Komitas had also begun to study medieval Armenian church music. This had been transcribed in a neume-like system of musical notation which was no longer understood, and Komitas sensed that the music from isolated Armenian villages could act as the key to their understanding. In his published articles, he stated that his concern was to filter out the influences of other Middle Eastern music and to return to what he felt was authentically Armenian.
In 1910 Komitas moved to Constantinople, the capital of the Ottoman Empire, and during a 1912 trip to Paris, he made his first foray into recording onto wax cylinders.
In 1915 Ottoman Turkey entered WWI and, for the Ottoman Armenians, everything changed. Genocide reduced the Armenian population in the Anatolian heartland to almost zero. Komitas was among its first victims. A century on, Armenia is one sixth of the size that it once was, and the majority of Armenians live elsewhere in the world. For most, all that remains of their homeland are the songs.
‘When I talk about Armenian culture, folk culture, that's Komitas,’ says Hasmik Harutyunyan, a singer, educator, and folklorist.
‘Anything you do, anything you play, it's connected to Komitas' work ... this folk culture is very important to us as a nation, as a people. We think the folk culture is the road for us to go back.’
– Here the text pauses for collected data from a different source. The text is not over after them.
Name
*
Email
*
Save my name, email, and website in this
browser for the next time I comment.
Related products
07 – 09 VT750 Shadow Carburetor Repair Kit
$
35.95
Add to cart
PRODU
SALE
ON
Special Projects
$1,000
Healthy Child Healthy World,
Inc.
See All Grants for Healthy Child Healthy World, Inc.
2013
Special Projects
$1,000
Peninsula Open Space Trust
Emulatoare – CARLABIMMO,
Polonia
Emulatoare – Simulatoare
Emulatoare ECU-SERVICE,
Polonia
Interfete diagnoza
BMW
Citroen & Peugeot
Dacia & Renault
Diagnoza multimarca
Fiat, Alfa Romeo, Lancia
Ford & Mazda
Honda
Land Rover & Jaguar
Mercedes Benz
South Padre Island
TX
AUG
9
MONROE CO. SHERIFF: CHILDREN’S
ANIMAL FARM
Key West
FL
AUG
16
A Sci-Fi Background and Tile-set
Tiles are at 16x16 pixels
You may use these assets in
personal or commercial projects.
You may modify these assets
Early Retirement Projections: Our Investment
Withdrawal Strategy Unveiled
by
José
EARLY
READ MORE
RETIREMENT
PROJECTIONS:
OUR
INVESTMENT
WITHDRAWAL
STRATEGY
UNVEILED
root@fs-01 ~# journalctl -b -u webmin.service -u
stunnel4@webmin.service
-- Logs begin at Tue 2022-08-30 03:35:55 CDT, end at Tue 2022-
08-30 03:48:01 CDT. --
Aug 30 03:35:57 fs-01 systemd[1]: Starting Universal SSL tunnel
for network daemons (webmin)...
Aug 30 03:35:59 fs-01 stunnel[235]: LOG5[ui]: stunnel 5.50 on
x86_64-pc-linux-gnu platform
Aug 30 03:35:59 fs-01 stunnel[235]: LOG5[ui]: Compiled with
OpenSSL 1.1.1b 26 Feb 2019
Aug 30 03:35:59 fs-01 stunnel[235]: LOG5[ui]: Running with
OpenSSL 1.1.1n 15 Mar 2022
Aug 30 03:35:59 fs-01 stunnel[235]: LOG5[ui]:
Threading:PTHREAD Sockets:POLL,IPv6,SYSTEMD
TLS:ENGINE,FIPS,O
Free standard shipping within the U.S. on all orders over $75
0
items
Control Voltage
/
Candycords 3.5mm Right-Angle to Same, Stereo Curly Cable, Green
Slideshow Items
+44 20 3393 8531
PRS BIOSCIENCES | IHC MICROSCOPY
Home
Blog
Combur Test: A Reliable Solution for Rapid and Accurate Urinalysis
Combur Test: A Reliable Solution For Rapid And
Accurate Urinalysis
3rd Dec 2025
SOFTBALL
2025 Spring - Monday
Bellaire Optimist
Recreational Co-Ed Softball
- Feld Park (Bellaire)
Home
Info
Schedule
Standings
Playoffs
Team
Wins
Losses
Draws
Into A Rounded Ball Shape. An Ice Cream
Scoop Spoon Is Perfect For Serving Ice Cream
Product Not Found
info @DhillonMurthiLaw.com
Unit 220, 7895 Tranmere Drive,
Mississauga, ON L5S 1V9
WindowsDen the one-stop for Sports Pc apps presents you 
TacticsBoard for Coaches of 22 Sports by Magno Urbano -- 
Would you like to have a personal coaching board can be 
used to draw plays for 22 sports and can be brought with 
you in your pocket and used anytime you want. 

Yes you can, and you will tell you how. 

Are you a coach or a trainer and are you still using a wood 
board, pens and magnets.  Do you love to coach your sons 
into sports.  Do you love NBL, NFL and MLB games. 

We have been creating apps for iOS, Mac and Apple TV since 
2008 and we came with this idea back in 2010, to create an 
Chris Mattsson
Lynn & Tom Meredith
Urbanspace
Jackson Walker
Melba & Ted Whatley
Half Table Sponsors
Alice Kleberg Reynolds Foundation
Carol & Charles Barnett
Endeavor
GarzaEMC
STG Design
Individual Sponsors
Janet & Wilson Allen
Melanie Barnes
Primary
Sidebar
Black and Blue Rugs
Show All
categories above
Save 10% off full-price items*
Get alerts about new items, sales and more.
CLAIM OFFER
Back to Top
Since the genocide, Komitas' reputation and importance to Armenia has only grown. His work has also been the means to move forward from the tragedy of the genocide.
‘For me, it was very important for the whole Armenian world that Komitas was able to establish a new way of musical thinking,’ says Professor Mher Navoyan
‘When we talk about his music, first, his artistic value is the most important … Armenian people, they accept it as folk music, and on the other side, it is the highest level of the Armenian school of composition.’